Extrait du document:

>>>>>

Ionas est devenu un vampire. Son apparence contredit les fantasmes contemporains sur cette créature. Sa beauté n’est pas éclatante, son aspect tient du requin et du chat : c’est un prédateur massif à la discrétion élégante. Il est devenu un tueur que la colère rend incontrôlable, sanguinaire. Outre l’immortalité, ce côté berserker animé d’une «fureur Sacrée» rend bien compte du sens du titre. «L’éternel» est, par ironie, Ionas, ce non-mort n’ayant jamais vécu, et dont la colère décuple la violence, la soif de sang et de vengeance… mais qui regrette chacun de ses actes. En effet, un berserker voit son esprit humain s’effacer par la colère et laisser place à l’esprit animal. Or, la colère s’épuise, et l’esprit humain revient. Et les doutes et les regrets avec.

 

Bien sûr, Joann Sfar convoque toute une mythologie yiddish, un bestiaire détonnant qui doit beaucoup à Chagall (voir sa bande-dessinée «Chagall en Russie»), comme si, même ridicules et désordonnés, ces motifs servaient de conjurations contre l’esprit animal, nordique ou russe, qui parfois envahit l’homme. On comprend mieux que Sfar se soit employé à développer un questionnement spécifiquement juif (voir les premières pages stupéfiantes du «Chat du rabbin» sur la différence entre logos grec et talmudisme), ou tout du moins, essayant de concilier Athènes et Jérusalem : la Bible et la philosophie.

 

Cette interrogation au fond anthropologique est encore plus manifeste dans la seconde partie du roman, «Rebecka Streisand», puisque c’est  la psychanalyse qui va tâcher de débrouiller les fils de la mémoire de Ionas. Cette partie, située de nos jours aux États-Unis, surprend. Le style de Sfar est tout autre. De baroque et charnel, d’une saisissante puissance d’évocation dans la première partie, «Le pays des fantômes», il s’apaise plus, voire languit à certains moments dans celle-ci. C’est une impression, mais l’auteur excelle plus dans le déploiement furieux et surréaliste que dans des situations moins strictement visuelles : l’habitude d’une écriture par planche graphique ?

<<<<<

Entrées du listing:
>>>>>

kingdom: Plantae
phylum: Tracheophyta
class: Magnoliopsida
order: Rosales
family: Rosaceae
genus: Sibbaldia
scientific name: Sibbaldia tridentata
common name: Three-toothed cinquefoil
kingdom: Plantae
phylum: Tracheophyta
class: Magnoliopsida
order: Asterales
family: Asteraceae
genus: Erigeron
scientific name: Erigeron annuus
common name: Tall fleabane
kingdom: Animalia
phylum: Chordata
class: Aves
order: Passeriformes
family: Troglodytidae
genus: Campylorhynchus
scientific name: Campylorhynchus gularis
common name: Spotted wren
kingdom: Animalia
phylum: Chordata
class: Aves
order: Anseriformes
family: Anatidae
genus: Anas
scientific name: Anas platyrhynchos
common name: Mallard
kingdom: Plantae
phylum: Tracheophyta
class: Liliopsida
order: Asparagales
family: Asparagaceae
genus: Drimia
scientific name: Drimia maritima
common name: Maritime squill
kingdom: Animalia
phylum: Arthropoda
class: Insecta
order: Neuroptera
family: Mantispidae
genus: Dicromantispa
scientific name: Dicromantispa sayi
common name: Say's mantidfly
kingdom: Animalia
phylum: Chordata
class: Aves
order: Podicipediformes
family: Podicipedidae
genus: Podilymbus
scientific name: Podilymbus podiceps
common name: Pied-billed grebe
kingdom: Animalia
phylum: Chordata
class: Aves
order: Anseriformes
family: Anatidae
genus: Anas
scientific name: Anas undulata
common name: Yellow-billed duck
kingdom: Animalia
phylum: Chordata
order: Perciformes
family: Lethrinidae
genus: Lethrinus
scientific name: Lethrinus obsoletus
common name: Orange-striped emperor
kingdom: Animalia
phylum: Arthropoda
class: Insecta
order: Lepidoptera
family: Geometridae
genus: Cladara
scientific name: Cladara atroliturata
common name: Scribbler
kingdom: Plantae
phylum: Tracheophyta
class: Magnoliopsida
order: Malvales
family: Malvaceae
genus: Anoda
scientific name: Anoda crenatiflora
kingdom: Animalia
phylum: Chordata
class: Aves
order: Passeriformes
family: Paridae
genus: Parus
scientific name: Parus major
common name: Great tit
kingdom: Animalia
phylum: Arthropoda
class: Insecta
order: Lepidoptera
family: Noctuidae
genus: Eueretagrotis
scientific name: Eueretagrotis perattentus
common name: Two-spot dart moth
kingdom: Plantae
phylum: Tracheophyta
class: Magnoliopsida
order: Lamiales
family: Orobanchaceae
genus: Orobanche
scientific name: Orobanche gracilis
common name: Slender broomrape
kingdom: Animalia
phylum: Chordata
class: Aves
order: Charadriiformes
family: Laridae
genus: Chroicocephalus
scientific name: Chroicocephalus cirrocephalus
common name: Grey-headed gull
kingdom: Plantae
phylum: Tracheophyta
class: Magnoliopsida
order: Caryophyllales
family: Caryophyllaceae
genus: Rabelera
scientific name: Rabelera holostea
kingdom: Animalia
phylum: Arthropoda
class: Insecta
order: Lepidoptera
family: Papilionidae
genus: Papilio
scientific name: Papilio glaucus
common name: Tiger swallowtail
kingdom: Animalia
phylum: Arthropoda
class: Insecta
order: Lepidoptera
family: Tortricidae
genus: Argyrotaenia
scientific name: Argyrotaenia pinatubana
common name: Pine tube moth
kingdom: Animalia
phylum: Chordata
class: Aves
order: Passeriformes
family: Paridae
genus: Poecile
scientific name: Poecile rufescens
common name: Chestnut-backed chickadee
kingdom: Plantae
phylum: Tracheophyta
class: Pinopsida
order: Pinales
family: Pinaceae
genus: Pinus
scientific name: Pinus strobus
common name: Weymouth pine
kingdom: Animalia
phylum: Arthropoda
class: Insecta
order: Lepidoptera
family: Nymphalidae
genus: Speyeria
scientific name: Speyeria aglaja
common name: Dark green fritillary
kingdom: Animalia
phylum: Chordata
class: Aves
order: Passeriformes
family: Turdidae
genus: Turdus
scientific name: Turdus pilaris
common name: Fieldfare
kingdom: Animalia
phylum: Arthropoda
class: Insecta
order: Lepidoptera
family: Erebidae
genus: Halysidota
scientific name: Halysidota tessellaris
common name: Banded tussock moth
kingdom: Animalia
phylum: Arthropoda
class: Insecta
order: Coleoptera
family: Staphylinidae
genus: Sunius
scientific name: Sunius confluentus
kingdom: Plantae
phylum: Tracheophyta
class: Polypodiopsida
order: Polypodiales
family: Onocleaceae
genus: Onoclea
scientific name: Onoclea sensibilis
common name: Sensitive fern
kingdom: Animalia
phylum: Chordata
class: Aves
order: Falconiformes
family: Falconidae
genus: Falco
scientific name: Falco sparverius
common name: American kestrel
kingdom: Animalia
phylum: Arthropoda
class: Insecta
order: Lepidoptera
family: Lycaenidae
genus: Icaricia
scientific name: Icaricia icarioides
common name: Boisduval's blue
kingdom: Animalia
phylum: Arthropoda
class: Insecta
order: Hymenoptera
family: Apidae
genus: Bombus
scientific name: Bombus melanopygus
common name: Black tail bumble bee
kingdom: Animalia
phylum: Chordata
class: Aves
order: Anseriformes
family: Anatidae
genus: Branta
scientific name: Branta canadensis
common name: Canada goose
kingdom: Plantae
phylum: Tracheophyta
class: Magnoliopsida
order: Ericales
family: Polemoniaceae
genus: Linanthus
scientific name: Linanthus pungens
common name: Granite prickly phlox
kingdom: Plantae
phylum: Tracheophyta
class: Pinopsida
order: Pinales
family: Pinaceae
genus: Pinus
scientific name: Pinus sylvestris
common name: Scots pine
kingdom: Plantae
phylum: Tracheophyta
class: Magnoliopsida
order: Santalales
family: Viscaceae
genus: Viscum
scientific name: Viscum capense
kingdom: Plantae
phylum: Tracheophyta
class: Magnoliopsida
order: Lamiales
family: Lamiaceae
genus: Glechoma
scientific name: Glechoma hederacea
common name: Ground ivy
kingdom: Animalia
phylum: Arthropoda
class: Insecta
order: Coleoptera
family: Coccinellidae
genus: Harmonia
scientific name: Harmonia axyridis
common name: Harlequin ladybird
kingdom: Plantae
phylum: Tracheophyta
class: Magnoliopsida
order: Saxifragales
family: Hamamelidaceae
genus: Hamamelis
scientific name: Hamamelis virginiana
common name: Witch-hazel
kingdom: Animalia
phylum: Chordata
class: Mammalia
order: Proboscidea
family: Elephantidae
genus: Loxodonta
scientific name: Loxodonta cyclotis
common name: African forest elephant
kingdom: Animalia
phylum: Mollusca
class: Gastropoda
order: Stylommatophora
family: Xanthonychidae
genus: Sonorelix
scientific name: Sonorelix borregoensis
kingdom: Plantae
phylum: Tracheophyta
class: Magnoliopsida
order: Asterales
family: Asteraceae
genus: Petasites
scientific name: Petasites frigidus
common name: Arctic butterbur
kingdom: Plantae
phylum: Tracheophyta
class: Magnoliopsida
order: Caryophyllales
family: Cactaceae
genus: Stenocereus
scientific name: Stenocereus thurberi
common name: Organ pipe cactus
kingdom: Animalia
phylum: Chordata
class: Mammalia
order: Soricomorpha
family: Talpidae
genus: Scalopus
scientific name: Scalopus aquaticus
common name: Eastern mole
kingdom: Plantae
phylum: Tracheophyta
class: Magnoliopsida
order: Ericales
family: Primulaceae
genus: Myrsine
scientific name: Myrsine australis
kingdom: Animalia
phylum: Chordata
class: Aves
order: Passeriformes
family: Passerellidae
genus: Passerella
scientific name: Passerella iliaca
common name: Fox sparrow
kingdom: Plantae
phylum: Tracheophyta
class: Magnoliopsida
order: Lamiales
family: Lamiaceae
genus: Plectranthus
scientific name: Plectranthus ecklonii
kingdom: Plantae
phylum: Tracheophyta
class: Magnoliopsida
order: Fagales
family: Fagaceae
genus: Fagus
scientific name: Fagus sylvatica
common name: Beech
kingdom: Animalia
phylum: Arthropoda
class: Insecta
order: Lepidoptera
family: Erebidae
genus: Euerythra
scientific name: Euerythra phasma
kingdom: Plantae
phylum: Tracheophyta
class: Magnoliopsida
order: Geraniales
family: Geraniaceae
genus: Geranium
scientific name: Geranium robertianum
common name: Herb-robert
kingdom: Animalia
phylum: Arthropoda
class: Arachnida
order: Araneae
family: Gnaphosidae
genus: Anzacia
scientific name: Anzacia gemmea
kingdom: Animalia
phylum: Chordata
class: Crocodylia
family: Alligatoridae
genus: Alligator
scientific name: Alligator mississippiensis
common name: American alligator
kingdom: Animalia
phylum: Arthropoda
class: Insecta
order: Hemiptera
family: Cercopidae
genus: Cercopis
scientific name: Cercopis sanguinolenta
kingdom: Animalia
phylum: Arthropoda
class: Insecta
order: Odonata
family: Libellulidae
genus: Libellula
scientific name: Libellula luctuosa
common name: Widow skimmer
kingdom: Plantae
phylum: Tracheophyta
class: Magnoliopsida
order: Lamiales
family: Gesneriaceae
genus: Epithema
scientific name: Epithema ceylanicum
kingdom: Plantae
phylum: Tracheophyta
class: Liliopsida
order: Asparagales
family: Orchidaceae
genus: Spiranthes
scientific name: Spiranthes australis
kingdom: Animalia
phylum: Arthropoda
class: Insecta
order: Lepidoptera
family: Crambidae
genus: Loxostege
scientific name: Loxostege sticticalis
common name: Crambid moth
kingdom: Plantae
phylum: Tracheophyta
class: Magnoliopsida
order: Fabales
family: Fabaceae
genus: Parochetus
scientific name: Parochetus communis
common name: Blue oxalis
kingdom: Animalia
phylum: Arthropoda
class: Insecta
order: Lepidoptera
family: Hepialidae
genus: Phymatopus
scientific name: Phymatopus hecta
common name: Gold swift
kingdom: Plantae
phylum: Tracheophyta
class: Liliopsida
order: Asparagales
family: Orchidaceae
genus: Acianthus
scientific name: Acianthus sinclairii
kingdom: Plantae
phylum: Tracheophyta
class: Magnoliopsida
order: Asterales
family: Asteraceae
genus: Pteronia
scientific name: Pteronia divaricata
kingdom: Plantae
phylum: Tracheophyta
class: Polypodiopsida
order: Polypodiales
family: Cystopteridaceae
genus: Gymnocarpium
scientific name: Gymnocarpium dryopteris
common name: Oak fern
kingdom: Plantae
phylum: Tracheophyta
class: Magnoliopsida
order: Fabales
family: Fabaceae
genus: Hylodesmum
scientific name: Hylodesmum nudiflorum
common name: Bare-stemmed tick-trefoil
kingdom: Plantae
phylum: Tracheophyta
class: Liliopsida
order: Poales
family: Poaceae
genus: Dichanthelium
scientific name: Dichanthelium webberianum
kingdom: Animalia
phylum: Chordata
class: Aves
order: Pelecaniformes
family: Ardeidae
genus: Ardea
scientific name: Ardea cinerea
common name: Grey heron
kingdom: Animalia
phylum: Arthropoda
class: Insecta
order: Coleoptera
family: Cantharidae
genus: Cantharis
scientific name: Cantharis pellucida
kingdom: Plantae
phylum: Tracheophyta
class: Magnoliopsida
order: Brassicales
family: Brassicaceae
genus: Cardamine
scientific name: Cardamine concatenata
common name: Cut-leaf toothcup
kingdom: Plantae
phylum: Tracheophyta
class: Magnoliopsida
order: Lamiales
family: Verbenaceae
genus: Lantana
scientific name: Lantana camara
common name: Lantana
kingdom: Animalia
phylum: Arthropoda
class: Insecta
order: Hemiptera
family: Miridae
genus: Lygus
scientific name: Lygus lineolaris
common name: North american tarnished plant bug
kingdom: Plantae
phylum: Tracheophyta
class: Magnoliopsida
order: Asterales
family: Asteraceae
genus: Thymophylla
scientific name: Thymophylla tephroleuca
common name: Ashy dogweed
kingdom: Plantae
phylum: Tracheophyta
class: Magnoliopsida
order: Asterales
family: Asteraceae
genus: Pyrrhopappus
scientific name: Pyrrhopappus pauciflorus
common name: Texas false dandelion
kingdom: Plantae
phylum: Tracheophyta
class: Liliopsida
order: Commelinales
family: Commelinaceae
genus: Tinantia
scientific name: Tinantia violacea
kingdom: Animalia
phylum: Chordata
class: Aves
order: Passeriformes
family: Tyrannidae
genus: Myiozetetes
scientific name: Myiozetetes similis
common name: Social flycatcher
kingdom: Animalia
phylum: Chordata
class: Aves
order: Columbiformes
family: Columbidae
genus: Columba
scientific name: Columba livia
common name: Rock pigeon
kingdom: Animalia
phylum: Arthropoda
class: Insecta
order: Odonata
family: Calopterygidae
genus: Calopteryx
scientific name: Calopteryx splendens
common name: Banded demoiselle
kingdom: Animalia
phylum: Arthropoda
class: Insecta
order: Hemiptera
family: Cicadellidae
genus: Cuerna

<<<<<

Tâches à réaliser:
- a) Recopiez à l'identique le passage de l'extrait qui va de « Ionas est devenu » jusqu'à « les regrets avec. » inclus.
- b) Mettez sous forme de liste numérotée les lignes du listing allant de celle qui contient « genus: Falco » jusqu'à celle qui contient « family: Hamamelidaceae », toutes deux incluses, sans les lignes vides.

Liste des solutions:
- a)
Ionas est devenu un vampire. Son apparence contredit les fantasmes contemporains sur cette créature. Sa beauté n’est pas éclatante, son aspect tient du requin et du chat : c’est un prédateur massif à la discrétion élégante. Il est devenu un tueur que la colère rend incontrôlable, sanguinaire. Outre l’immortalité, ce côté berserker animé d’une «fureur Sacrée» rend bien compte du sens du titre. «L’éternel» est, par ironie, Ionas, ce non-mort n’ayant jamais vécu, et dont la colère décuple la violence, la soif de sang et de vengeance… mais qui regrette chacun de ses actes. En effet, un berserker voit son esprit humain s’effacer par la colère et laisser place à l’esprit animal. Or, la colère s’épuise, et l’esprit humain revient. Et les doutes et les regrets avec.

- b)
1. genus: Falco
2. scientific name: Falco sparverius
3. common name: American kestrel
4. kingdom: Animalia
5. phylum: Arthropoda
6. class: Insecta
7. order: Lepidoptera
8. family: Lycaenidae
9. genus: Icaricia
10. scientific name: Icaricia icarioides
11. common name: Boisduval's blue
12. kingdom: Animalia
13. phylum: Arthropoda
14. class: Insecta
15. order: Hymenoptera
16. family: Apidae
17. genus: Bombus
18. scientific name: Bombus melanopygus
19. common name: Black tail bumble bee
20. kingdom: Animalia
21. phylum: Chordata
22. class: Aves
23. order: Anseriformes
24. family: Anatidae
25. genus: Branta
26. scientific name: Branta canadensis
27. common name: Canada goose
28. kingdom: Plantae
29. phylum: Tracheophyta
30. class: Magnoliopsida
31. order: Ericales
32. family: Polemoniaceae
33. genus: Linanthus
34. scientific name: Linanthus pungens
35. common name: Granite prickly phlox
36. kingdom: Plantae
37. phylum: Tracheophyta
38. class: Pinopsida
39. order: Pinales
40. family: Pinaceae
41. genus: Pinus
42. scientific name: Pinus sylvestris
43. common name: Scots pine
44. kingdom: Plantae
45. phylum: Tracheophyta
46. class: Magnoliopsida
47. order: Santalales
48. family: Viscaceae
49. genus: Viscum
50. scientific name: Viscum capense
51. kingdom: Plantae
52. phylum: Tracheophyta
53. class: Magnoliopsida
54. order: Lamiales
55. family: Lamiaceae
56. genus: Glechoma
57. scientific name: Glechoma hederacea
58. common name: Ground ivy
59. kingdom: Animalia
60. phylum: Arthropoda
61. class: Insecta
62. order: Coleoptera
63. family: Coccinellidae
64. genus: Harmonia
65. scientific name: Harmonia axyridis
66. common name: Harlequin ladybird
67. kingdom: Plantae
68. phylum: Tracheophyta
69. class: Magnoliopsida
70. order: Saxifragales
71. family: Hamamelidaceae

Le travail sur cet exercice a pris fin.